Another Sign of the Apocalypse: A Grammatical Error in the New Yorker

An alert reader discovers a grammatical error in “Banned Books and Blockbusters,” by Louis Menand, in the December 12 New Yorker:

Completion took three years, and, since Heller was incapable of editing himself—he was a compulsive adder and fixer—Gottlieb was heavily involved in shaping the text. Finally, just as the book was about to go to press, it was learned that Leon Uris was scheduled to published a new novel called “Mila 18.” Uris was, in those days, a reliable best-seller, and Heller was an unknown. Many brain cells were burned through pondering alternative titles, until, late one night, Gottlieb came up with “Catch-22.” He excitedly called Heller. “It’s funnier than ‘18’!” he exclaimed. Somehow, it is.

Comments

  1. The sky is falling! The sky is falling!
    First Trump, now this. The end is indeed near!

  2. An editor at the Washingtonian emailed me to say she couldn’t find the error. When I told her it was “scheduled to published a new novel”—it should be publish, not published—she thanked me and then pointed out that the New Yorker writer’s name is Menand, not Menard, as I had it.

  3. When I was in the Air Force the base paper was my responsibility. Even though I did not edit it I did read it before it went to press and one day caught a beauty of a typo that would have meant a reprint.

    This was quite a few years ago, when it was permissible to call a woman a “lady” and not get flack over it. The base had sponsored a sports car rally, and this was the story about the results. After listing the male winners in the “small sports car” division, the story turned to female contestants, the most successful of which happened to be the base commander’s wife. The line read:

    “Continuing in the small sports car division, the afternoon’s top lay was Betsy R. Johnson in her Triumph Spitfire.”

    I was delighted I caught it, but I often wondered how many calls I’d have gotten inquiring how anyone managed to have sex in a car that tiny.

  4. Christine McGovern says

    Like the reader above, I too could not find the error as the writer’s use of passive voice overwhelms the prose. The phrases, “it was learned that” and “my brain cells were burned through,” are so appalling that I missed it. The New Yorker, eh?

  5. Ross Guberman says

    The commas setting off “in those days” seem unnecessary, but the comma after “until” seems incorrect. Though I’ve noticed that the New Yorker puts a comma after “that” in a phrase like “He said that, until yesterday, he was undecided.” I also believe that after a passive construction with only an implied subject like “many brain cells were burned,” you can’t have through + a gerund. So not “many brain cells were burned through pondering.”

  6. Donald Smith says

    Jack, wouldn’t that error be more properly called a typo?

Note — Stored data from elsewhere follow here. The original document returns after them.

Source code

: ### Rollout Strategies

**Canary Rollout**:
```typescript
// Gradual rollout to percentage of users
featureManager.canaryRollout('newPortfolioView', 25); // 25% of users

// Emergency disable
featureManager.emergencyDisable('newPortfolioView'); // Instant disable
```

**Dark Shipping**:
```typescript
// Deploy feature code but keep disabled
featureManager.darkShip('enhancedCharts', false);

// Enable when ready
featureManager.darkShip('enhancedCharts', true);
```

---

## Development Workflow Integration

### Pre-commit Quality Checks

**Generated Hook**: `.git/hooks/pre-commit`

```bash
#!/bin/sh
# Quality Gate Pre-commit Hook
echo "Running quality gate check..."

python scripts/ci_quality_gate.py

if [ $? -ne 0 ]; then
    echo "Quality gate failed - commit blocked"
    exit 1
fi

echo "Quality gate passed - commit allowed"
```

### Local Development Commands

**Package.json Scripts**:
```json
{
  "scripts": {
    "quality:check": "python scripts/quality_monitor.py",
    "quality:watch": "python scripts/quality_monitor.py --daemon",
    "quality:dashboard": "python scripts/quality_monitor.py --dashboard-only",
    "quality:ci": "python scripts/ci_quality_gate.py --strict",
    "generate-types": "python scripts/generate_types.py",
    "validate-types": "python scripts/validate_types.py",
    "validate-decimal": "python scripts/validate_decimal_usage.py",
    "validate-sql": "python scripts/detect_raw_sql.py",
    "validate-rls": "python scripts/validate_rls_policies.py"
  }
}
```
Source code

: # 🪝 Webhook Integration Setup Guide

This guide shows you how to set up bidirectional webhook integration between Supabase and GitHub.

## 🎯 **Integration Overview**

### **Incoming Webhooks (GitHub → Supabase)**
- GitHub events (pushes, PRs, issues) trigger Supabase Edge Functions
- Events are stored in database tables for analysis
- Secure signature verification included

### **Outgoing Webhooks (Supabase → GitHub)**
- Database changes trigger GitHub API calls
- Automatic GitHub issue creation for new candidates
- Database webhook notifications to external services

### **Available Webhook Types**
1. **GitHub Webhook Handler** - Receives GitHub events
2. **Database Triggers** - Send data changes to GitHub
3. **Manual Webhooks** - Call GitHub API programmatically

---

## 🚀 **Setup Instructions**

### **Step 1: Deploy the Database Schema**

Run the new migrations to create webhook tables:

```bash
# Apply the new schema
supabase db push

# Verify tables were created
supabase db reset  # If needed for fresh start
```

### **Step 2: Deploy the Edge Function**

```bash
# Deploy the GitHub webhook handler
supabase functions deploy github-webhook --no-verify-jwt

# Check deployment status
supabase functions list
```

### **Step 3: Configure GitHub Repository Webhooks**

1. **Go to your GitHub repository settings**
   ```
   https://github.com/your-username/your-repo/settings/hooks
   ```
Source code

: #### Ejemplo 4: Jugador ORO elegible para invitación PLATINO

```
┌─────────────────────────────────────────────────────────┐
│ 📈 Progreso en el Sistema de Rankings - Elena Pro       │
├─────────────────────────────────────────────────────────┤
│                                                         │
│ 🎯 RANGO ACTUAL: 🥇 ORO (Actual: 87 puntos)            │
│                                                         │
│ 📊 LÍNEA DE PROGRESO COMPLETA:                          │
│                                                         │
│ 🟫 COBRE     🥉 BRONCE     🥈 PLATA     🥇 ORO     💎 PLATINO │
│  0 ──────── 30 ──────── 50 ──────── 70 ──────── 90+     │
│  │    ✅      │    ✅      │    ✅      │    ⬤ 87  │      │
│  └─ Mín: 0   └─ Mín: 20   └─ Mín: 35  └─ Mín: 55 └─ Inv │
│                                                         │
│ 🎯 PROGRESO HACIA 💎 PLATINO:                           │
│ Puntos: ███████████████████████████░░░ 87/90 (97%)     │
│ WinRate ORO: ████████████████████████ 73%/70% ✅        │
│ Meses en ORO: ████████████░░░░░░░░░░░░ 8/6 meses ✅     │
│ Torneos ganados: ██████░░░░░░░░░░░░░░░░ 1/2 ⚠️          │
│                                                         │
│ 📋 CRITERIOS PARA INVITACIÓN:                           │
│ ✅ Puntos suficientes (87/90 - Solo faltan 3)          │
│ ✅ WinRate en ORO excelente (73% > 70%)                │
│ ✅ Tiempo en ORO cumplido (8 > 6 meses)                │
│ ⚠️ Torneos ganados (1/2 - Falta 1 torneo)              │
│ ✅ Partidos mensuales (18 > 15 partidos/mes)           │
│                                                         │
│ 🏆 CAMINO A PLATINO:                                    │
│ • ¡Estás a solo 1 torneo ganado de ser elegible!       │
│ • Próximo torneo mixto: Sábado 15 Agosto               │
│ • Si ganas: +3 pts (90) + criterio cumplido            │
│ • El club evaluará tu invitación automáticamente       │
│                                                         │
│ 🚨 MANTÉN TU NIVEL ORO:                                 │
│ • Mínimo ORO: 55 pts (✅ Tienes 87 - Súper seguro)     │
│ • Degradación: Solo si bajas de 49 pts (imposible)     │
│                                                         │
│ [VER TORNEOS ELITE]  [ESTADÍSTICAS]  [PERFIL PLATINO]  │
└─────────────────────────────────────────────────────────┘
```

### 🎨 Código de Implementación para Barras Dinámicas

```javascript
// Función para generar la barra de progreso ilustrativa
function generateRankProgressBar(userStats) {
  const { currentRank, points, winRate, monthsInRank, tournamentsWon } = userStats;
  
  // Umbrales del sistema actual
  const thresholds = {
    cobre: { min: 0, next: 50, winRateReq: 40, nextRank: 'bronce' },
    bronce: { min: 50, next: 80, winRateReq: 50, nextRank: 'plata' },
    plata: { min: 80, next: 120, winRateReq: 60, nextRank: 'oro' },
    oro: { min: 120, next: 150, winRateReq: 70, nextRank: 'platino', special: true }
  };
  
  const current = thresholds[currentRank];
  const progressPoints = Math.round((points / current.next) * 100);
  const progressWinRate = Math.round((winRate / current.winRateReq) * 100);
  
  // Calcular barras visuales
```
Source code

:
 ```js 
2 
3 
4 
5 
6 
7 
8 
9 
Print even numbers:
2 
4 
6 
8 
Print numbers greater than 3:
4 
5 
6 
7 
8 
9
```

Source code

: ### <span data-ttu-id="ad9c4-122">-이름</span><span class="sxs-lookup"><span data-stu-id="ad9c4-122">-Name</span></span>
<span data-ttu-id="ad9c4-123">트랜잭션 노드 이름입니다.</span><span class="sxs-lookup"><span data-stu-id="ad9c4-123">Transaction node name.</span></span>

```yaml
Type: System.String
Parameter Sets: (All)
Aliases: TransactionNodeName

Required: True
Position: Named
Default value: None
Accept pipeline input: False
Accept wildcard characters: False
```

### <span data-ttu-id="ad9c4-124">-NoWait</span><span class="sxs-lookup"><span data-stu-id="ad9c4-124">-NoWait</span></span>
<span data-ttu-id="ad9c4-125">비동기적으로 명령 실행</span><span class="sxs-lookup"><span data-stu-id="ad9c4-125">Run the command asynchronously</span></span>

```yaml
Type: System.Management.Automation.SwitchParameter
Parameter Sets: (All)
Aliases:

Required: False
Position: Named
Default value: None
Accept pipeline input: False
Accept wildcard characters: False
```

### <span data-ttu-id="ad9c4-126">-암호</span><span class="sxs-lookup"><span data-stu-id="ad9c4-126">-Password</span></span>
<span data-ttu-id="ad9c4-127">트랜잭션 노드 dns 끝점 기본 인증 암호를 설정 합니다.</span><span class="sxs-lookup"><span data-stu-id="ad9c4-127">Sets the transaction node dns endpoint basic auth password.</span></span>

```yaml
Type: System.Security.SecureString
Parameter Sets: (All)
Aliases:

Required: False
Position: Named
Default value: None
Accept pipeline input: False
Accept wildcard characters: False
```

  7. Yes, it almost certainly was a typo, part of the typesetting process and not the work of the writer. But for the reader it probably was seen as a grammatical error, and that made for a better headline. The shock, of course, was the failure of the New Yorker’s famed editing process to catch it.

  8. I also missed the typo. 😠. Copy editing is hard.

  9. Bob Kelleter says

    In the comment about the typo in the Air Force base paper, shouldn’t it be “flak,” not “flack.”